Gubernur Banten Andra Soni baru-baru ini menegaskan kembali pentingnya Sistem Keamanan Lingkungan (Siskamling) sebagai upaya komprehensif. Beliau menyatakan bahwa Siskamling bukan hanya berfungsi menjaga keamanan, tetapi juga sebagai alat deteksi dini permasalahan di tengah masyarakat.
Pernyataan ini disampaikan Gubernur Andra saat menghadiri peringatan Maulid Nabi Muhammad SAW di Masjid Baiturrahman, Ciledug, Kota Tangerang. Inisiatif pengaktifan kembali Siskamling ini bertujuan untuk memastikan lingkungan tetap aman dan kondusif bagi seluruh warga.
Sejalan dengan arahan tersebut, Wali Kota Tangerang Sachrudin juga telah menerbitkan Surat Edaran (SE) untuk meningkatkan kewaspadaan umum. Langkah ini merupakan tindak lanjut dari instruksi Menteri Dalam Negeri (Mendagri) terkait pengaktifan kembali pos keamanan lingkungan.
Siskamling: Lebih dari Sekadar Keamanan Lingkungan
Gubernur Andra Soni menyoroti bahwa pengaktifan kembali Siskamling memiliki dimensi yang lebih luas. Program ini diharapkan dapat menjadi sarana efektif untuk mengidentifikasi potensi masalah sosial di lingkungan. Ini mencakup berbagai isu yang mungkin timbul, mulai dari kenakalan remaja hingga potensi konflik antar warga.
Menurut Gubernur Andra, dengan partisipasi aktif warga dalam Siskamling, kerukunan antar warga juga dapat meningkat secara signifikan. Pemerintah Provinsi Banten bahkan menyatakan dukungan penuh terhadap berbagai inovasi warga dalam menjalankan program ini. "Mari kita bersama-sama kembali mengaktifkan Siskamling sebagai upaya menjaga keamanan lingkungan sebagai upaya untuk mendeteksi permasalahan yang terjadi di masyarakat," kata Gubernur Andra.
Beliau juga menekankan bahwa menjaga lingkungan bukan hanya tanggung jawab pemerintah atau aparat keamanan semata. Melainkan, merupakan tanggung jawab bersama seluruh lapisan masyarakat. "Menjaga lingkungan tidak hanya tanggung pemerintah dan aparat keamanan saja melainkan tanggung jawab semua lapisan termasuk masyarakat,” tegasnya. Kolaborasi ini menjadi kunci utama keberhasilan Siskamling.

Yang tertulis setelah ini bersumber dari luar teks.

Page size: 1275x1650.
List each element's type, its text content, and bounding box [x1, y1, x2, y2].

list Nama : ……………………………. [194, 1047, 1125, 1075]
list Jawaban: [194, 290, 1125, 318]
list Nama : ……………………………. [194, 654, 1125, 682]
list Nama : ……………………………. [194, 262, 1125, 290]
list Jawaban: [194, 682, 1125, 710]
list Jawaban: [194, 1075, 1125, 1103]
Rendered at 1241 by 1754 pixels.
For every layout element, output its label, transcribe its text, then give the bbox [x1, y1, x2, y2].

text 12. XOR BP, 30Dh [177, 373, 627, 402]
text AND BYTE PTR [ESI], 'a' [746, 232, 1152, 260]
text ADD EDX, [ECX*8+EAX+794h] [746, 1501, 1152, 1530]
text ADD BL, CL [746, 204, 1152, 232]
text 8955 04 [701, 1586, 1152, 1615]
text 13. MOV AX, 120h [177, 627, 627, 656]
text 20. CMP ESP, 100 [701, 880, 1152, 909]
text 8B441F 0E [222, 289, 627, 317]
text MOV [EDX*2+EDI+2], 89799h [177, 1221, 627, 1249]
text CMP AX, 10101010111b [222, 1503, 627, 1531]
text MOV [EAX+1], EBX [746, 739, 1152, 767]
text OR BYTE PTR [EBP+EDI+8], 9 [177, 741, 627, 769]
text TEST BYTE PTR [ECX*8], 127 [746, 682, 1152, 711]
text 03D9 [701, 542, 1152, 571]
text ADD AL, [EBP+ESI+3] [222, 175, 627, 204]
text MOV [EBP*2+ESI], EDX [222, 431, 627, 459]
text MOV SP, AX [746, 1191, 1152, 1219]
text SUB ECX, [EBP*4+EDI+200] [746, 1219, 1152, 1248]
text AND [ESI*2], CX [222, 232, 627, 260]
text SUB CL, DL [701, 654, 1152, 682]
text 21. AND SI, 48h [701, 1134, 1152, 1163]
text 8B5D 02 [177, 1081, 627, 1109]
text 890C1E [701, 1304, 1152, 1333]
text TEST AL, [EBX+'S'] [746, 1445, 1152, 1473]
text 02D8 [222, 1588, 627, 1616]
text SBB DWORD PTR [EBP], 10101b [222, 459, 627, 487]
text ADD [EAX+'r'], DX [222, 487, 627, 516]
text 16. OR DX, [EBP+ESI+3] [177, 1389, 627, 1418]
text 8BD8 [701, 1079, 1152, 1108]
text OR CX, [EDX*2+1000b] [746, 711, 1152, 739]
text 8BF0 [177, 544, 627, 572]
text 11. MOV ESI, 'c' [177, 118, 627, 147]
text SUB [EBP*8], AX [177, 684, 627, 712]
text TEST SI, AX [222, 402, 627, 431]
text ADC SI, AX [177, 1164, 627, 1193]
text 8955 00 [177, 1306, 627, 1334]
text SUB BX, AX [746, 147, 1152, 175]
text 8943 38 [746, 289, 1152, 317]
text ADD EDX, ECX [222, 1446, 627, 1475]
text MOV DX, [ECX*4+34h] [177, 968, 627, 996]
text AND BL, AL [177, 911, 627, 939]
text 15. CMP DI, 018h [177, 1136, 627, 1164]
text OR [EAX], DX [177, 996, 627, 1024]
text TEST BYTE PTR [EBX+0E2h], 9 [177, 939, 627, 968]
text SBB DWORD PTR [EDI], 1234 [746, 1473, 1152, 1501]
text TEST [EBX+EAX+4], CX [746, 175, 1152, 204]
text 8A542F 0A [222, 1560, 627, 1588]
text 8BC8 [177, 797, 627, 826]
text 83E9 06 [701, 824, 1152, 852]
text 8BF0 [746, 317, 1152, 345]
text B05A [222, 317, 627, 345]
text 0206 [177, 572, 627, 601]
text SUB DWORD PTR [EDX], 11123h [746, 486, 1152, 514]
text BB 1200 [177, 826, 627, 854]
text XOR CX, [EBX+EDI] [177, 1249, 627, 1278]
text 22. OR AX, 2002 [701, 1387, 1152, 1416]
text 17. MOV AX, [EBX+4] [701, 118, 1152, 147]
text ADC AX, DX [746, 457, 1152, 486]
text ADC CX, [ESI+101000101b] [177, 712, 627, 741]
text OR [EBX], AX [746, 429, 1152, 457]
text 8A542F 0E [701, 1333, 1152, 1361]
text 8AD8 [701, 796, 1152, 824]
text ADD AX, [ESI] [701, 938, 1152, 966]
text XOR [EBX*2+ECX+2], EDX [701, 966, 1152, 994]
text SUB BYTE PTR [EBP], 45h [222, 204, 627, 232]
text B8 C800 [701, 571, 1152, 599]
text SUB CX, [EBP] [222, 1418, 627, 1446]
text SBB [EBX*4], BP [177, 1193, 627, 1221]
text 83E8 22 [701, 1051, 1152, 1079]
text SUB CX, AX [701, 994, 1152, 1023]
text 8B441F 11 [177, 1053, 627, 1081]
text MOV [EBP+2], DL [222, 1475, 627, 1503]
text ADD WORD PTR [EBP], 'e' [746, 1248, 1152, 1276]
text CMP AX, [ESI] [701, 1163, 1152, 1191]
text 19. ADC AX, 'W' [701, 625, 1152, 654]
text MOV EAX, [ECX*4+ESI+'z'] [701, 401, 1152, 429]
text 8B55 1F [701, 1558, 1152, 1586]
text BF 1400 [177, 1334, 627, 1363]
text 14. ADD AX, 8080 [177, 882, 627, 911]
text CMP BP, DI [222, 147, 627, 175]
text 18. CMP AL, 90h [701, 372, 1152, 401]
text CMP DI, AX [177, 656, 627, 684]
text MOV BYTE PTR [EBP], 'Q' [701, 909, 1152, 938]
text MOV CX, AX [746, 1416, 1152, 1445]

Sinergi Pemerintah Pusat dan Daerah dalam Menguatkan Siskamling
Wali Kota Tangerang Sachrudin merespons arahan tersebut dengan menerbitkan Surat Edaran (SE) Nomor 31721 Tahun 2025. SE ini berfokus pada peningkatan kewaspadaan dan ketertiban umum di wilayahnya. Salah satu poin penting dalam edaran tersebut adalah pengaktifan kembali Siskamling dan Satuan Perlindungan Masyarakat (Satlinmas).

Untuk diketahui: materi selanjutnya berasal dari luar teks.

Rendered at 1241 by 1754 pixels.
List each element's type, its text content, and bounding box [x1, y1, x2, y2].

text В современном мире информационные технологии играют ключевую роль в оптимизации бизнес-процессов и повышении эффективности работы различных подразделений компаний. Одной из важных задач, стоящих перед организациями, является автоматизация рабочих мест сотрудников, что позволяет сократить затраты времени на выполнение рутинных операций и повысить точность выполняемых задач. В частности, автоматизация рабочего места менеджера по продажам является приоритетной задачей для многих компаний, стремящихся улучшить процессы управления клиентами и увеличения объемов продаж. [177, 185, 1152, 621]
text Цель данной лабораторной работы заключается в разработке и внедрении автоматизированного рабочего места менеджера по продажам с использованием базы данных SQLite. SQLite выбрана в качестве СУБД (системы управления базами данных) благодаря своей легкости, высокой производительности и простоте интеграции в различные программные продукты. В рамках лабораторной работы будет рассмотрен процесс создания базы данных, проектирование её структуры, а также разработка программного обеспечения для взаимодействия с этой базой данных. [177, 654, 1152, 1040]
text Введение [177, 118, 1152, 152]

Penerbitan SE tersebut merupakan tindak lanjut dari arahan Menteri Dalam Negeri serta SE Mendagri Nomor 300.1.4/e.1/BAK tanggal 3 September 2025. Langkah ini menunjukkan sinergi yang kuat antara pemerintah pusat dan daerah dalam menjaga stabilitas. Tujuannya adalah memperkuat keamanan lingkungan secara menyeluruh.

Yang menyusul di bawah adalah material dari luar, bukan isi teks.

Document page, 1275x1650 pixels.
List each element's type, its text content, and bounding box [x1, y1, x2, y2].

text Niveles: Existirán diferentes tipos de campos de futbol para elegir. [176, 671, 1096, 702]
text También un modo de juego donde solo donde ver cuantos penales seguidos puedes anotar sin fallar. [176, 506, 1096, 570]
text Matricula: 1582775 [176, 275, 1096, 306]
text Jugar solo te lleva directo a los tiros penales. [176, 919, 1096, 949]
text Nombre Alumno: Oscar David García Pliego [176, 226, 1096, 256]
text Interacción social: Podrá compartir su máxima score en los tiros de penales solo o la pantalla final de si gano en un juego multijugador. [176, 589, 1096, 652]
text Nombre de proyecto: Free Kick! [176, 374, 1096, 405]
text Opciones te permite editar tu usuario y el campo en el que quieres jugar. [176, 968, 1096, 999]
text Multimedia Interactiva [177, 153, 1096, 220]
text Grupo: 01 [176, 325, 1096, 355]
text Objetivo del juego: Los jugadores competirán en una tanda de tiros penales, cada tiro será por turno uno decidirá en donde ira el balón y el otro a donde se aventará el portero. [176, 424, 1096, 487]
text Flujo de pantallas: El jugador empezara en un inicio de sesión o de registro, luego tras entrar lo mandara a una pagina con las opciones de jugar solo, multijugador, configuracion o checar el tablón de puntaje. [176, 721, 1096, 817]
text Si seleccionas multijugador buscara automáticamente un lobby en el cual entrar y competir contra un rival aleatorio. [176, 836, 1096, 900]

Wali Kota Sachrudin menegaskan pentingnya kolaborasi dari semua pihak untuk mencapai tujuan ini. Aparatur pemerintah, aparat keamanan, tokoh masyarakat, dan masyarakat luas diimbau untuk berperan aktif. "Melalui surat edaran ini seluruh aparatur pemerintah, aparat keamanan, tokoh masyarakat, dan masyarakat luas, diimbau untuk meningkatkan kewaspadaan serta berperan aktif menjaga keamanan lingkungan,” ujar Wali Kota Sachrudin.
Sebelumnya, Menteri Dalam Negeri Tito Karnavian juga telah menginstruksikan pengaktifan kembali pos keamanan lingkungan (poskamling). Instruksi ini bertujuan untuk memperkuat keamanan, ketertiban, serta meningkatkan kewaspadaan masyarakat terhadap potensi gangguan keamanan dan ketertiban masyarakat (kamtibmas). Inisiatif ini diharapkan dapat menciptakan lingkungan yang lebih aman dan nyaman bagi semua.